October 23, 2025
Thom Carroll/For PhillyVoice
The findings of a large new study should guide the prescription of antidepressants, especially for people with diabetes, obesity hypertension, the researchers behind it say
Weighing the benefits of antidepressants against the costs of their potential side effects can be tricky for the millions of Americans who take these prescription drugs.
But a large new study examining the impact of 30 antidepressants on weight, blood pressure and heart rate should help guide future prescribing practices, the researchers said.
The research, published Tuesday in The Lancet, was the most "comprehensive and carefully done" meta-analysis of these drugs' side effects, Dr. Andrew J. Gerber, a psychiatrist and the president and medical director of Silver Hill Hospital in New Canaan, Connecticut, told The New York Times.
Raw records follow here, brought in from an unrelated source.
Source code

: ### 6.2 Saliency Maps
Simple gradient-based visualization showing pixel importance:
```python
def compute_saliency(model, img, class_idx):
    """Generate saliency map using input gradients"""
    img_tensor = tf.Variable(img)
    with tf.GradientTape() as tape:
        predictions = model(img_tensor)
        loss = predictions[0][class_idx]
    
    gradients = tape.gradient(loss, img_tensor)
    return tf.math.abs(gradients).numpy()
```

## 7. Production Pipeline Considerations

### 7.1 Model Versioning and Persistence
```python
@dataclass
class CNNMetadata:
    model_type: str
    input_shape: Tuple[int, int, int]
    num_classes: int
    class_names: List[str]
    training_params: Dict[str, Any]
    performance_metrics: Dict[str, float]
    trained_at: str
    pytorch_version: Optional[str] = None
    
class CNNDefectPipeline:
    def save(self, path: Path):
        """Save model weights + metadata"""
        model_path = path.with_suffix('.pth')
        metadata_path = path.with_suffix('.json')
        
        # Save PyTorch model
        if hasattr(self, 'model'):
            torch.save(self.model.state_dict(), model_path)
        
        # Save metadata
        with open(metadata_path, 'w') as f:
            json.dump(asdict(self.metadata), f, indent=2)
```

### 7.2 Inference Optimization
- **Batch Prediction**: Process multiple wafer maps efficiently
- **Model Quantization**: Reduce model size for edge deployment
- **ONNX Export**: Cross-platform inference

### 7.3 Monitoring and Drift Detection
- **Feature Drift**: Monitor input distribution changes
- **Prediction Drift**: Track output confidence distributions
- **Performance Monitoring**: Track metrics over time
Gerber was not involved in the research.
More than 15 million adults in the United States take antidepressants for depression or anxiety. The prescribing of antidepressants to young people jumped during the pandemic.
For the study, researchers from King's College London examined data about 30 antidepressants from 151 randomized trials involving 58,534 people. The trials all tracked the effects of the medications on weight, blood pressure and heart rate.
People taking the selective serotonin reuptake inhibitors like fluoxetine, sold under the brand name Prozac, and sertraline, sold under the brand name Zoloft, experienced weight loss. So did people taking bupropion, sold under the brand name Wellbutrin. People on the less-common mirtazapine, with the brand name Remeron, had weight gain.
Fluoxetine also had an association with elevated blood pressure. Venlafaxine was linked with increases in heart rate, while paroxetine (Paxil) was not.
Paroxetine and the serotonin-norepinephrine reuptake inhibitors venlafaxine (Effexor) and duloxetine (Cymbalta) were all associated with higher total cholesterol. Duloxetine was linked to higher blood sugar levels.
"For years, debates about antidepressants have been framed as 'do they work?' or 'are side-effects real?'" the researchers wrote. "Our findings suggest a more useful question: which drug suits which person, given their physical health and priorities?"
Gerber told the New York Times that the "health risks of untreated depression are far larger than any of the health risks associated with the treatments themselves."
No one should discontinue their antidepressant based on the findings of this study, but instead talk with their health care provider before making any changes, researchers said.
The researchers included only short-term trials of about eight weeks in their meta-analysis. Also, the researchers did not examine other side effects commonly associated with antidepressants, such as nausea, headache and sex drive.